CBF typically remains stable despite variations in blood pressure thanks to the CBF autoregulation mechanism. Under normal conditions, the sympathetic and parasympathetic autonomic nervous system's innervation has little direct influence on CBF. It depends more on humoral changes in the central nervous system33,34. Under normal conditions, changes in blood pressure should not produce significant CBF changes as long as they do not exceed the autoregulation limits.

In neurally mediated syncope and postural orthostatic tachycardia syndrome (POTS), the chronotropic response of the heart is not related to the vasopressor response and may even be paradoxical with the CBF response, suggesting a central control disorder of the latter35. In this work, HR's behavior showed differences between patients with syncope and the control group during standing (stage 6) and in stages 5–6 and 6–7. This is corroborated with logistic regression by showing the significance of changing this variable when interacting with others. During the change at 5–6 (from lying to standing), the resulting coefficient for HR has a positive sign (p-value < 0.1) and in 6–7 (from standing to rest) a negative sign (p-value < 0.1), associated with the sign in SBP, that is, at 5–6 h increases and SBP decreases, which indicates syncope.

In cerebral syncope and disorders of the ANS, it is fundamental to consider cerebral vascular reactivity. Different authors have used TCD to study cerebral autoregulation in both animal and human experiments36. It is valid for calculating CBF autoregulation's lower limit and sensitive to changes in perfusion pressure in healthy patients30. Our focus is to study the relationship between systemic circulation and its influence on CBF. With our method, we found differences in the CBF variables at various moments of the test. For example, EDV patients with syncope are significantly different from those with non-syncope it in all stages of our test: Mean-vel in the standing position and while effort, and Peak-vel at the time of the effort, and differences during 7–8 and 8–9 changes, which are recovery phases. One of the most outstanding findings in this work happens while reviewing the signs of the CBF coefficients: we observed the alternating signs of Peak-vel., Mean-vel, and EDV as the three variables interact. Mean-vel and Peak-vel., for example, have an alternation (opposite). It is possible to see how the patient with syncope modifies these variables in changes of "every day" positions. These changes are a mathematical representation of the behavior of the CBF variables during the test.

Conclusions

We demonstrate the feasibility of using the MMDD to detect subtle physiological changes during a free mobility trial. As it shows notable differences between patients with and without syncope, we were able to establish the hypothesis that these differences distinguish the behavior of ANS and CBF in patients with syncope.

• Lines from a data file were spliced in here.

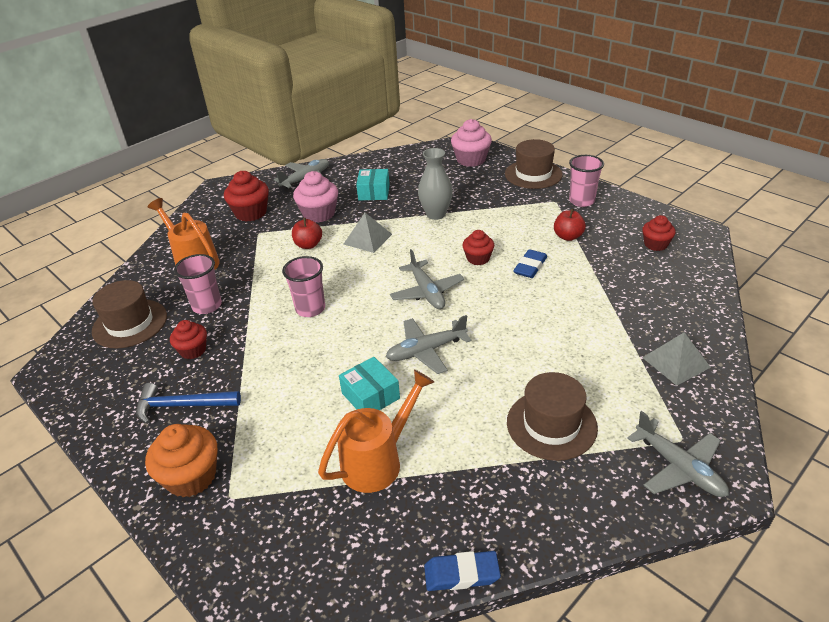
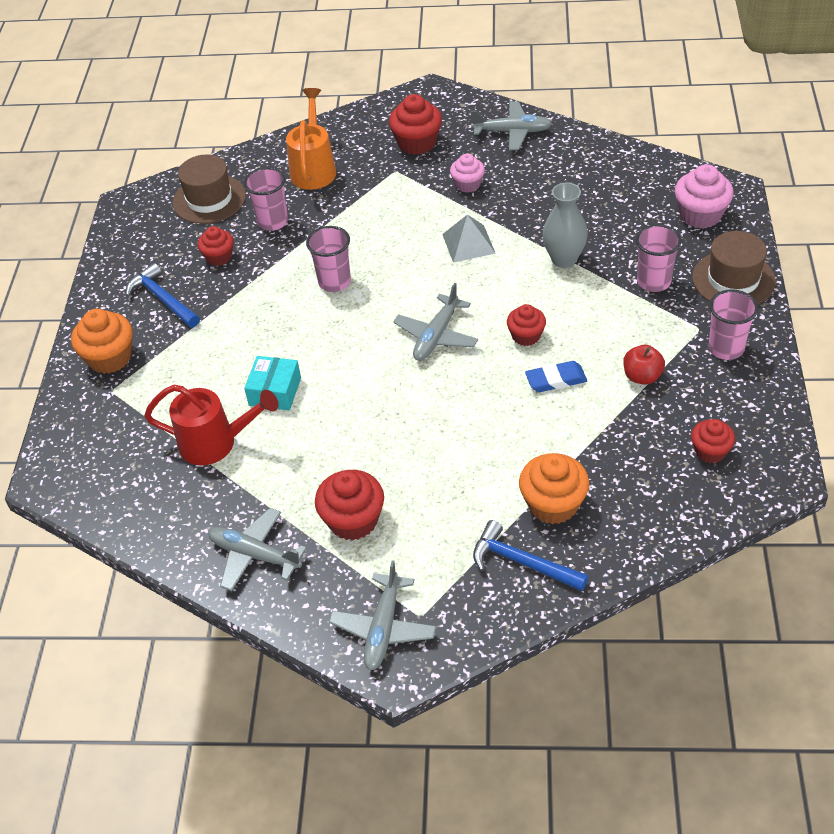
camera: 50 degrees right, 10 degrees up
(308, 245) = (415, 214): red apple -> none
(319, 214) = (468, 184): pink cupcake -> pink cupcake, size x0.64
(374, 192) = (548, 192): turquoise box -> none
(378, 460) = (216, 443): orange watering can -> red watering can
(426, 351) = (360, 388): grey plane -> grey plane (254, 555)
(461, 574) = (161, 555): blue eraser -> none
(499, 196) = (653, 282): none -> pink cup
(551, 424) = (353, 520): brown hat -> red cupcake
(636, 322) = (553, 504): none -> orange cupcake
(676, 362) = (522, 562): grey pyramid -> blue hammer

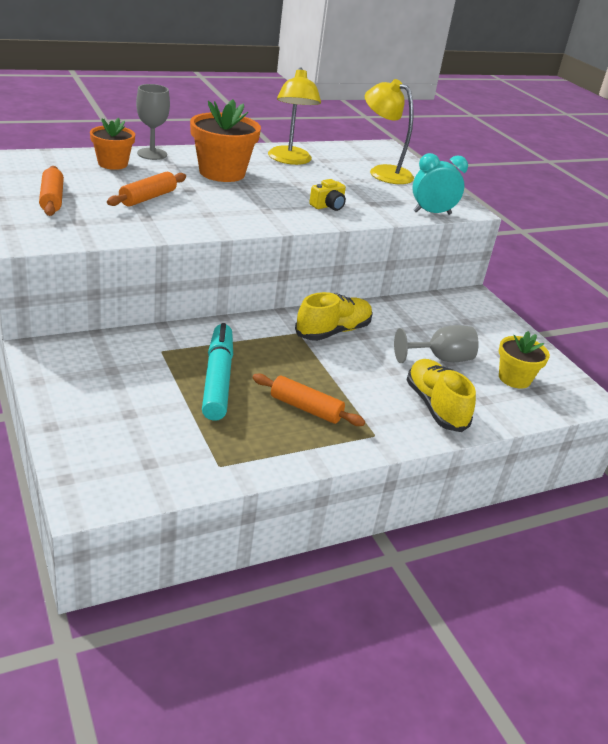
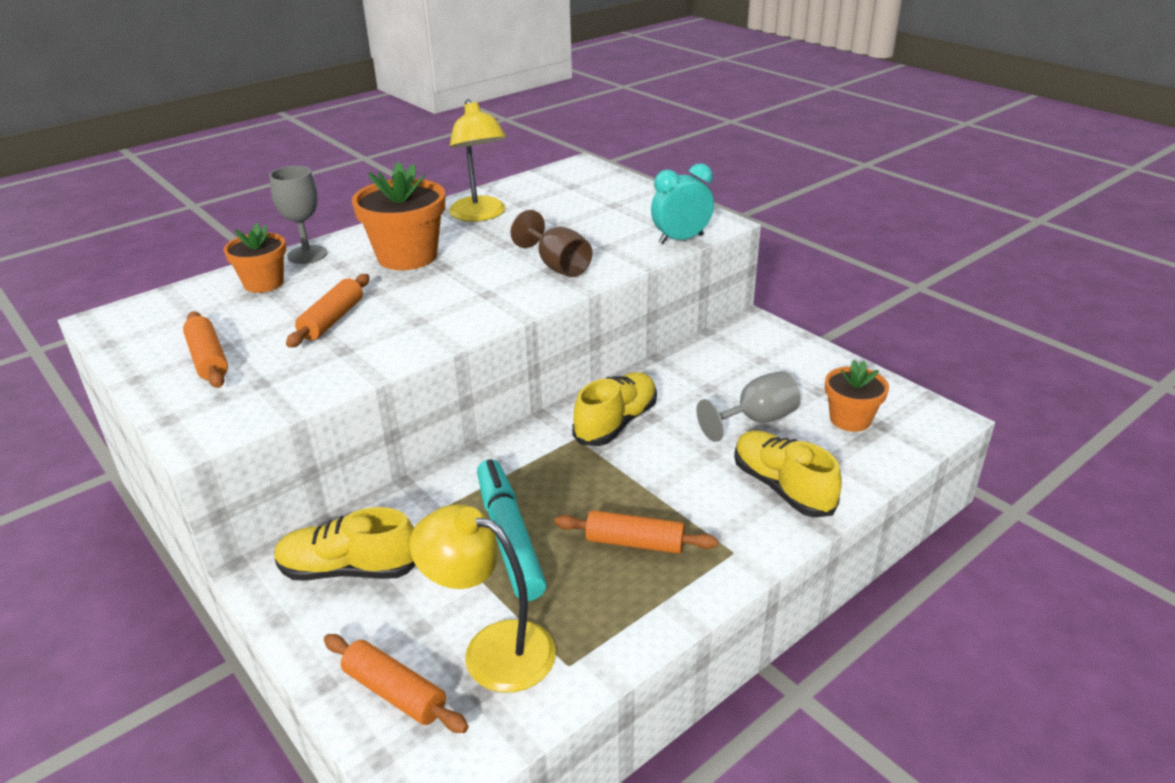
camera: 10 degrees left, 0 degrees up
(93, 445) = (395, 692): none -> orange rolling pin
(98, 366) = (349, 570): none -> yellow shoe
(328, 206) = (557, 266): yellow camera -> brown goblet
(383, 172) = (597, 200): yellow lamp -> yellow lamp (492, 649)
(514, 378) = (850, 419): yellow flower pot -> orange flower pot

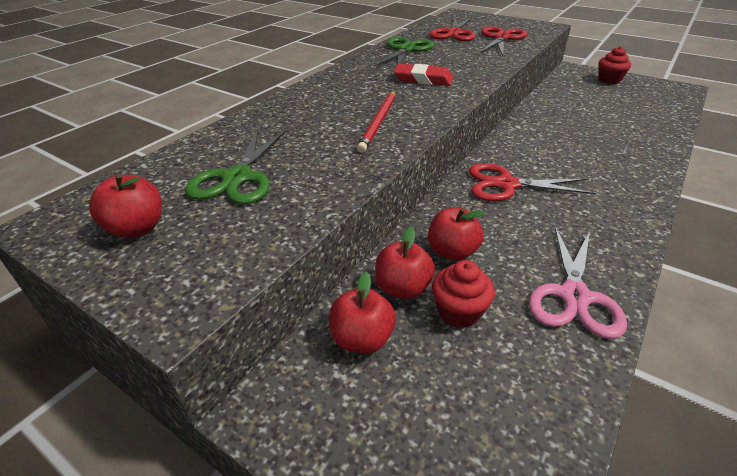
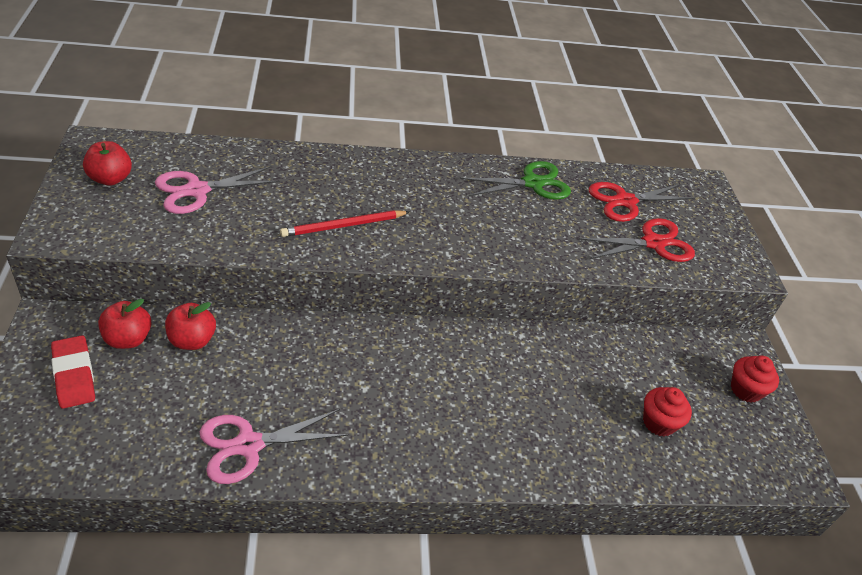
camera: 45 degrees right, 5 degrees up
(237, 178) = (196, 190): green scissors -> pink scissors
(423, 79) = (464, 221): red eraser -> red eraser (74, 375)
(452, 251) = (256, 353): red apple -> none
(459, 311) = (186, 380): red cupcake -> red cupcake (658, 422)
(506, 184) = (388, 358): red scissors -> none

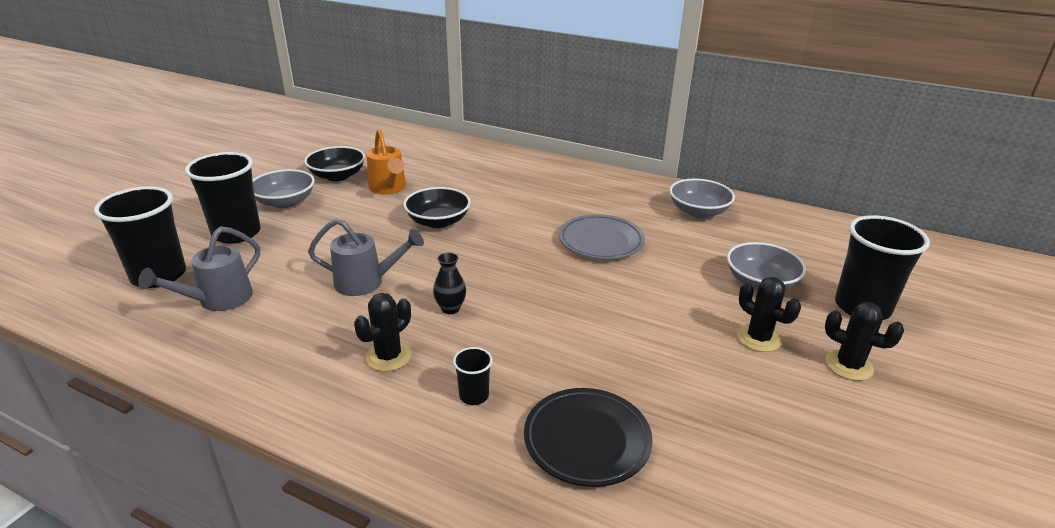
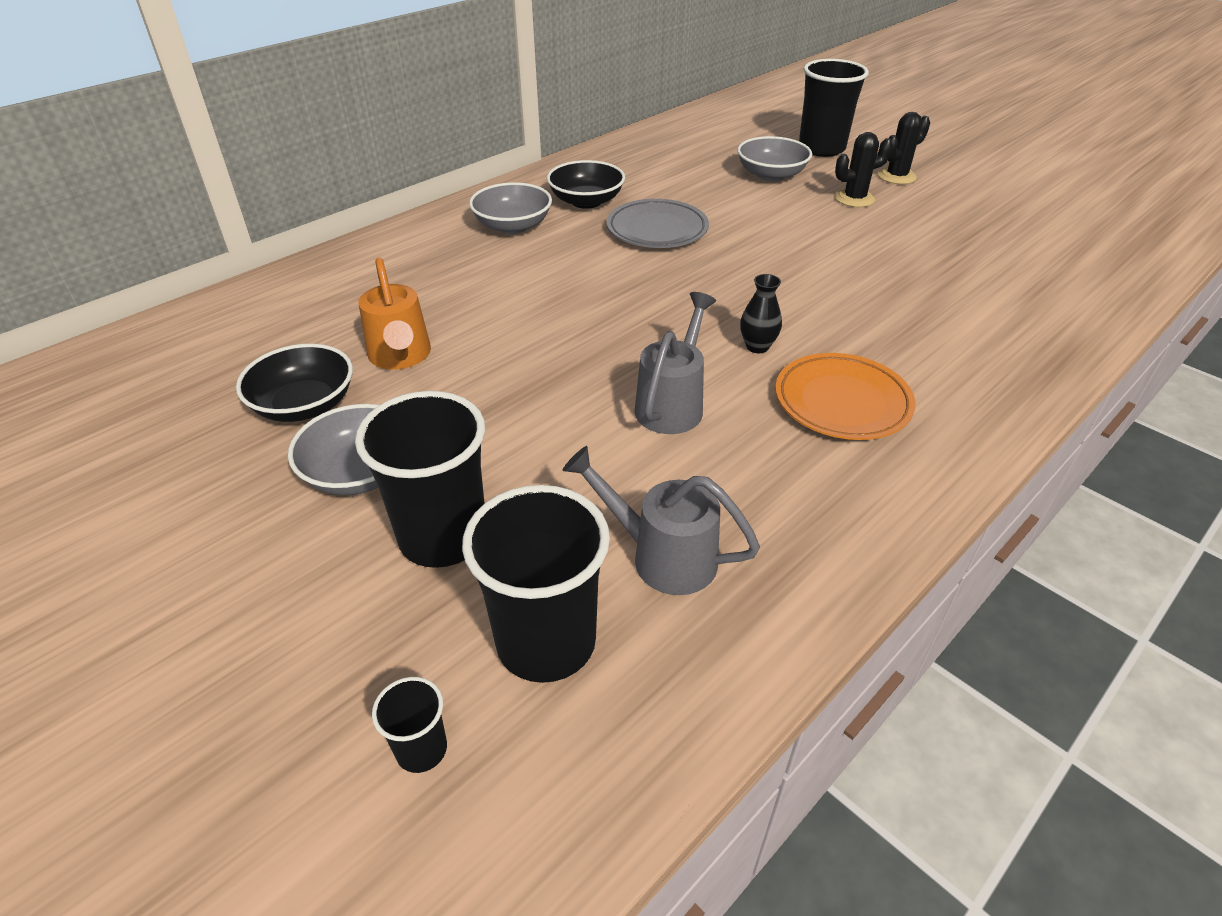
camera: 70 degrees left, 10 degrees up
(218, 300) = (662, 556): grey watering can -> grey watering can turned 150 degrees clockwise
(388, 188) = (400, 357): orange watering can -> orange watering can turned 75 degrees clockwise
(388, 357) = (842, 402): black cactus -> orange plate
(438, 221) = (539, 327): black bowl -> black bowl (586, 201)
(474, 396) = (917, 354): black cup -> black cup (421, 749)
(587, 440) = (982, 306): black plate -> none
(698, 211) = (625, 167): grey bowl -> grey bowl (512, 226)

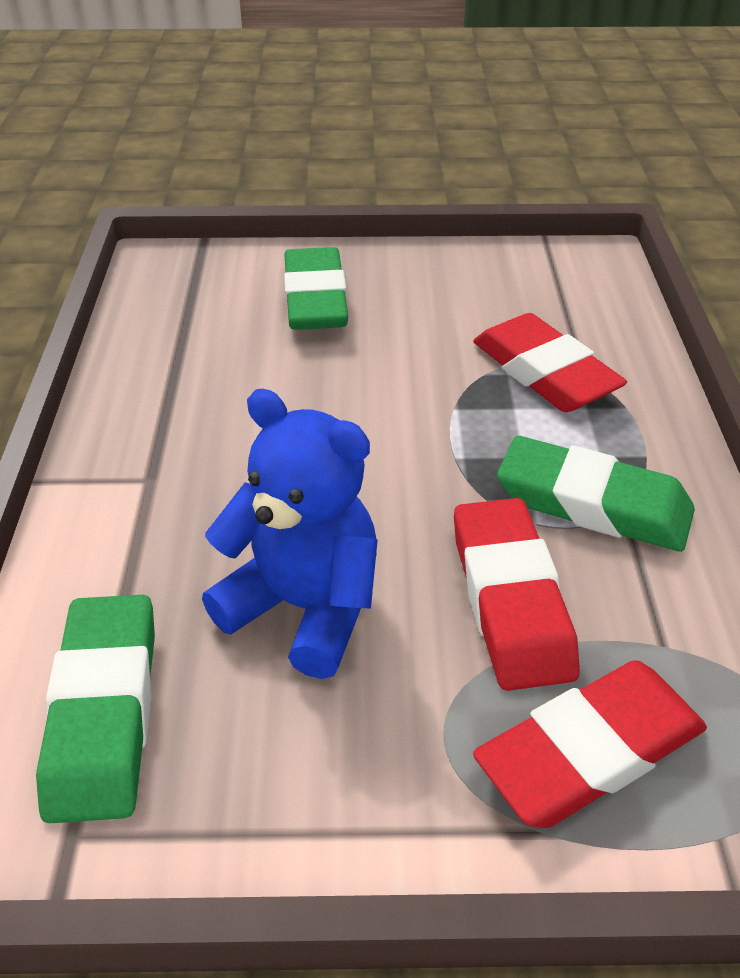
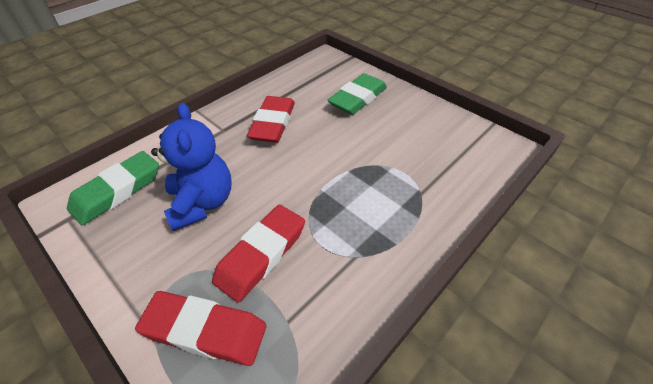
camera: 45 degrees right, 5 degrees up
(544, 373) = (404, 180): red eraser -> red eraser (273, 123)
(593, 504) = (344, 245): green eraser -> none

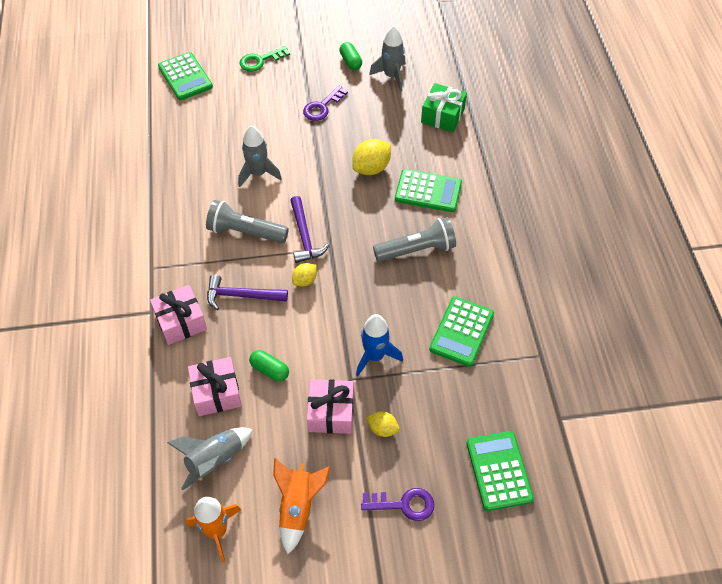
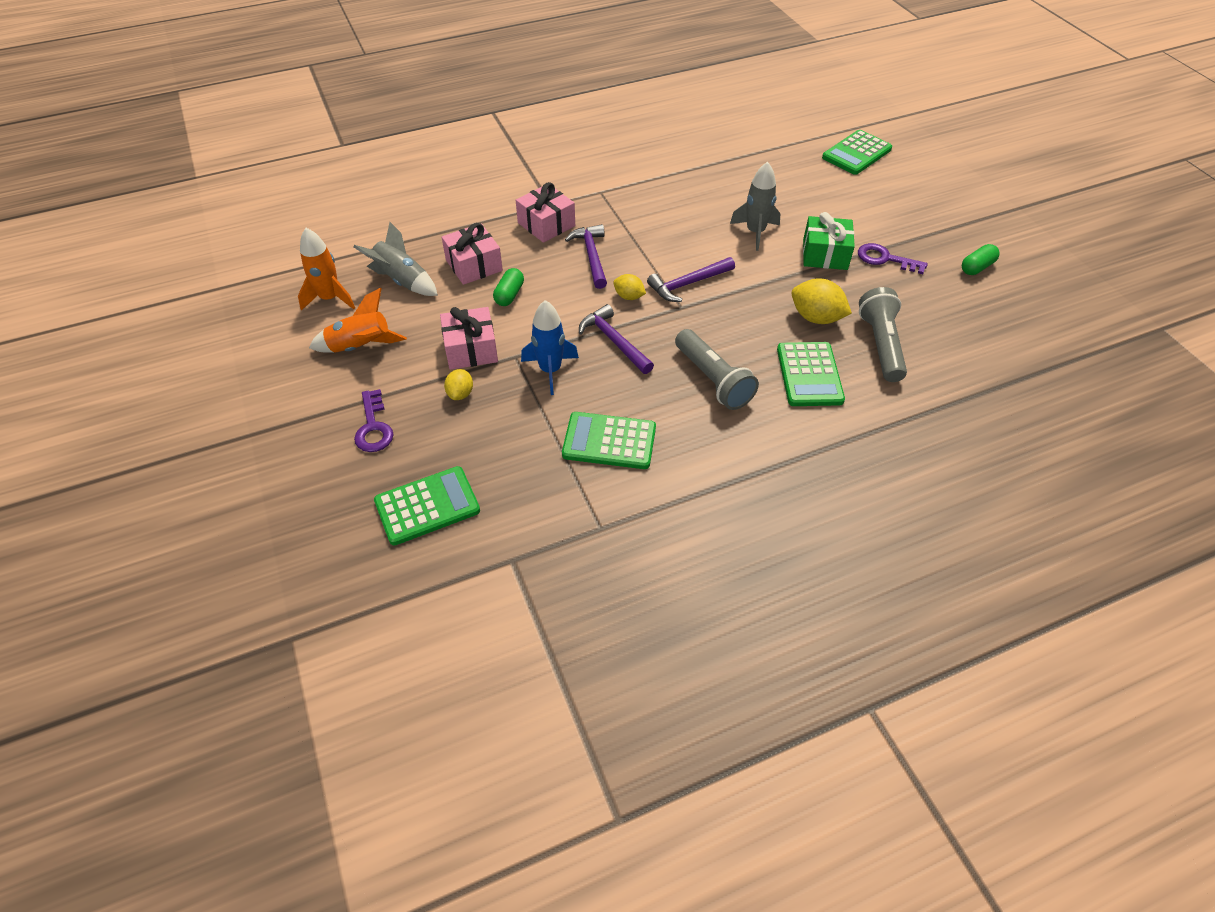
camera: 75 degrees right, 5 degrees down
(245, 232) = (672, 241): grey flashlight -> grey flashlight (881, 345)
(260, 60) = (921, 198): green key -> none
(355, 303) = (614, 341): none -> purple hammer
(391, 76) = (980, 307): grey rocket -> none
(443, 116) = (946, 367): green gift -> green gift (825, 254)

Through the bootstrap technique, we efficiently performed a multivariate logistic regression study and reviewed the joint behavior of different variables while changing position. The changes of sign in the coefficients of a multivariate logistic regression model from stage to stage describe an individual with syncope. The sign direction is an indicator of what kind of change would be expected in some physiological variables for a "standard" syncope. Thus, meanwhile studying a new patient with MMDD, the certainty that a new patient has syncope increases when the more coincidences exist with our results. This hypothesis is subject to research in our group.

Furthermore, once demonstrated that our analysis permits understanding some particular subtle characteristics of syncope, we are currently testing modifications to the protocol to increase its sensitivity and specificity, and we are working on a clustering model and developing artificial intelligence to propose a new approach for the study of patients with dysautonomia.